Vaping causes harmful exposure as well
Another recent report, published in Pediatrics on e-cigarette use around children, reveals that whereas most users of both traditional and e-cigarettes have smoke-free home policies, fewer had rules about vaping in the homes. In fact, 63.8% of dual users did not smoke in the house, but only 26.3% refrained from vaping in the house,2 according to the report. Dual users also were less likely than cigarette users to have a smoke-free car, a vape-free home, or a vape-free car,.
“Among enrolled parents, only 37.5% of smokers and 22.2% of dual users had strictly enforced smoke-free policies in both the home and car,” the report notes. “Given the extensive scientific knowledge that has accumulated over decades about the health consequences of exposure to tobacco smoke, these findings represent a major public health shortfall. Only 14.8% of parents who used only cigarettes said they were advised to have a smoke-free home and just 12.6% were advised to have a smoke-free car during their visit to their children’s doctor’s office.”

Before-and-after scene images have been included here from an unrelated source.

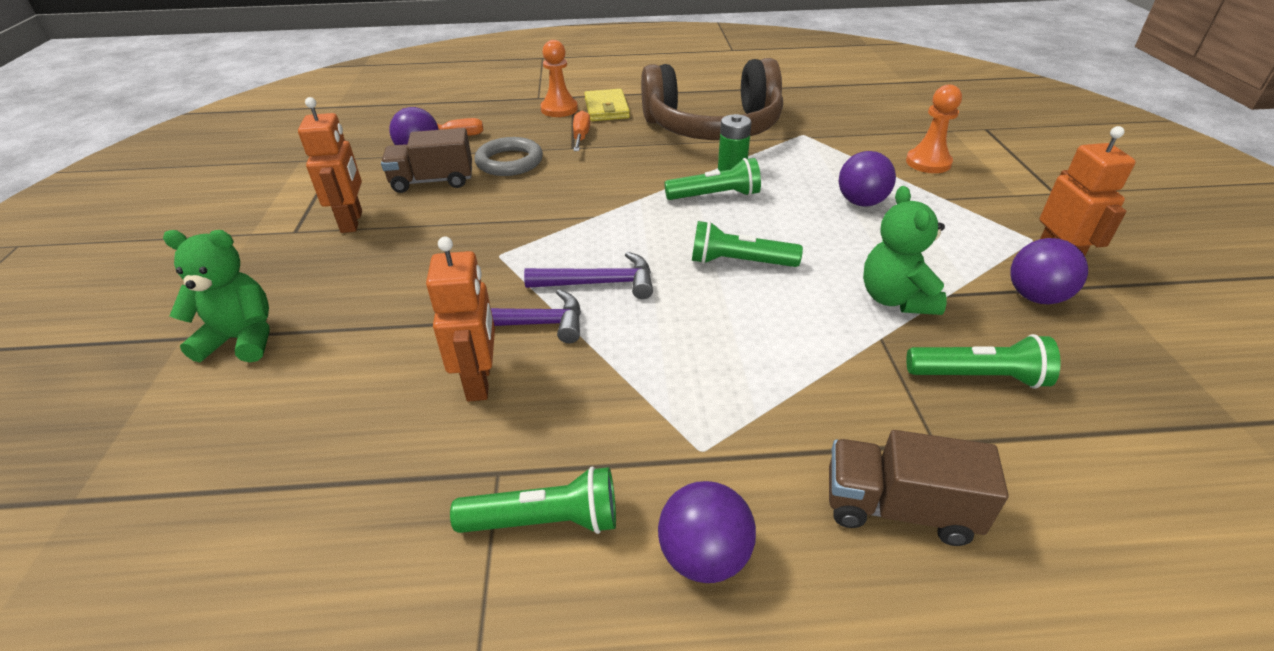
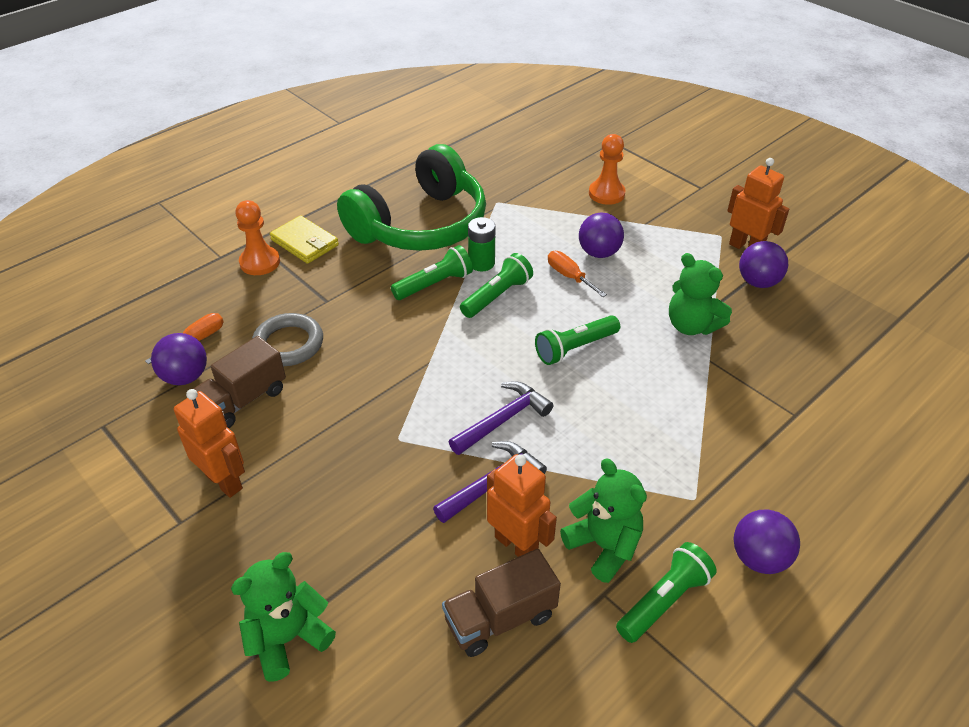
camera: 40 degrees left, 5 degrees up
(553, 432) = (603, 546): none -> green teddy bear
(581, 136) = (319, 285): orange screwdriver -> orange screwdriver (569, 276)
(713, 127) = (420, 225): brown headphones -> green headphones
(898, 508) = (813, 466): brown truck -> brown truck (500, 618)
(979, 377) = (778, 358): green flashlight -> green flashlight (434, 284)

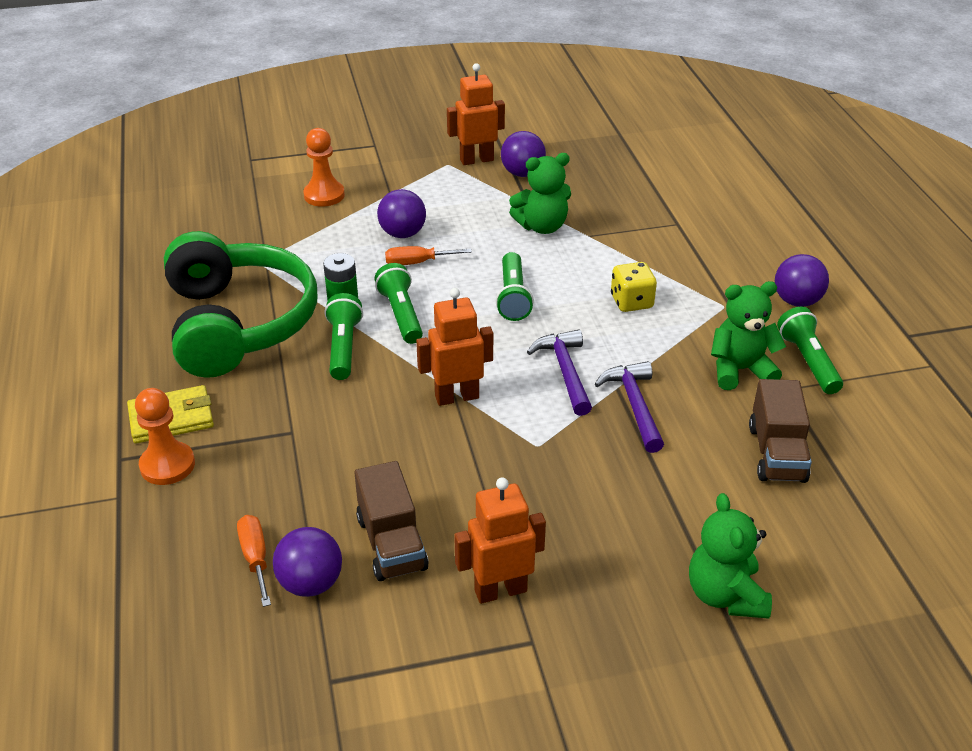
camera: 60 degrees left, 5 degrees down
(288, 344) = (334, 482): grey ring -> none
(516, 545) = (709, 417): orange robot -> orange robot (456, 397)
(637, 427) = (631, 302): none -> yellow dice

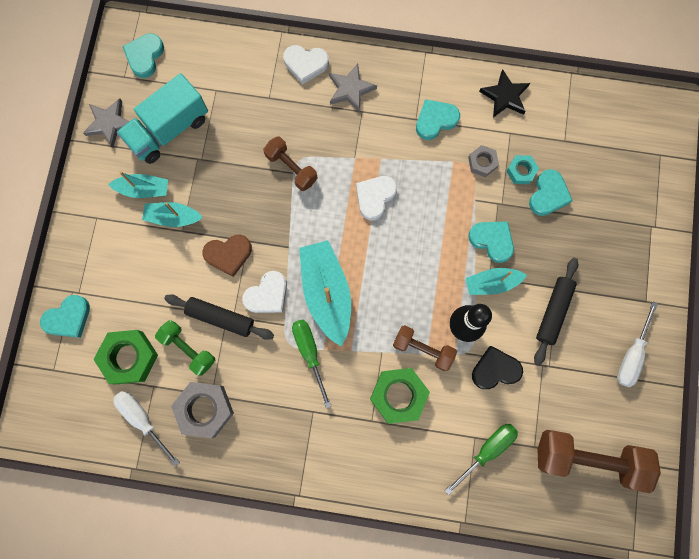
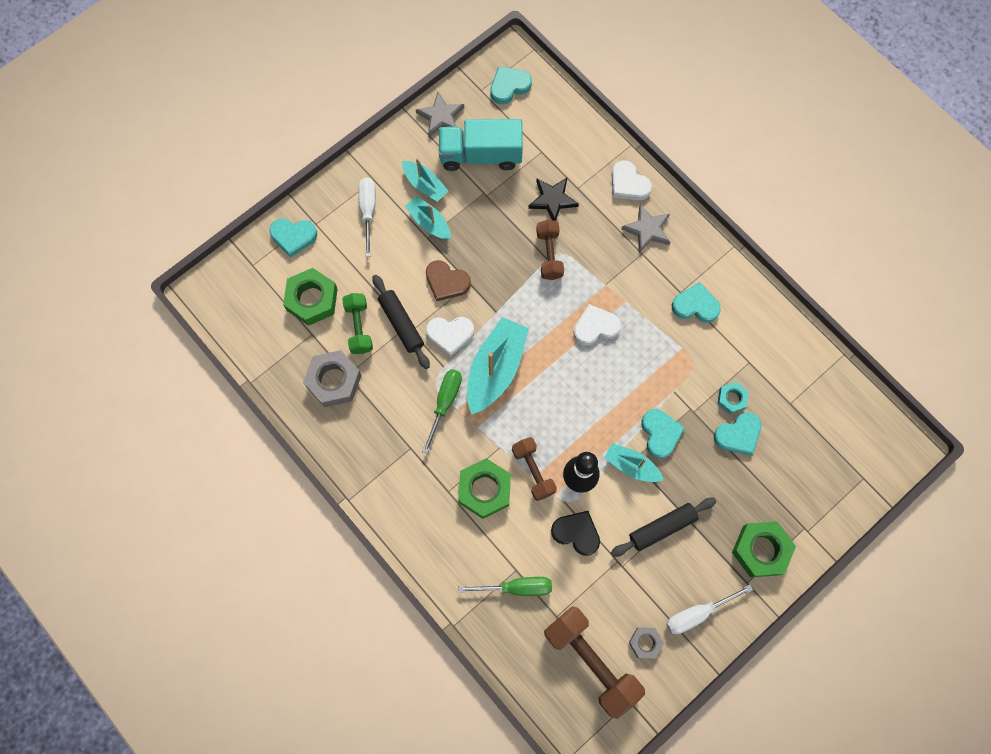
camera: 40 degrees right, 5 degrees down
(142, 419) = (284, 351): white screwdriver -> white screwdriver (368, 211)
(482, 162) = (705, 367): grey nut -> grey nut (645, 643)
(505, 96) = (770, 330): black star -> black star (552, 200)
(635, 268) = (761, 550): none -> green nut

The report suggests that clinicians must do more to identify parents who use tobacco products and educate them on the dangers of second-hand exposure. Specifically, the Clinical Effort Against Secondhand Smoke Exposure (CEASE) interventions, designed to help providers identify and educate parents, was suggested, as well as the need for broadened tobacco control recommendations.
1. Carwile JL, Fleisch AF, Young K, Ahrens KA. Electronic cigarette use in US households with children: the “new” secondhand smoke. JAMA Pediatr. 2019;173(7):693-695. Available at: https://jamanetwork.com/journals/jamapediatrics/article-abstract/2732625 . Accessed August 2, 2019.
2. Drehmer JE, Nabi-Burza E, Hipple Walters B, et al. Parental smoking and e-cigarette use in homes and cars. Pediatrics. 2019;143(4):e20183249.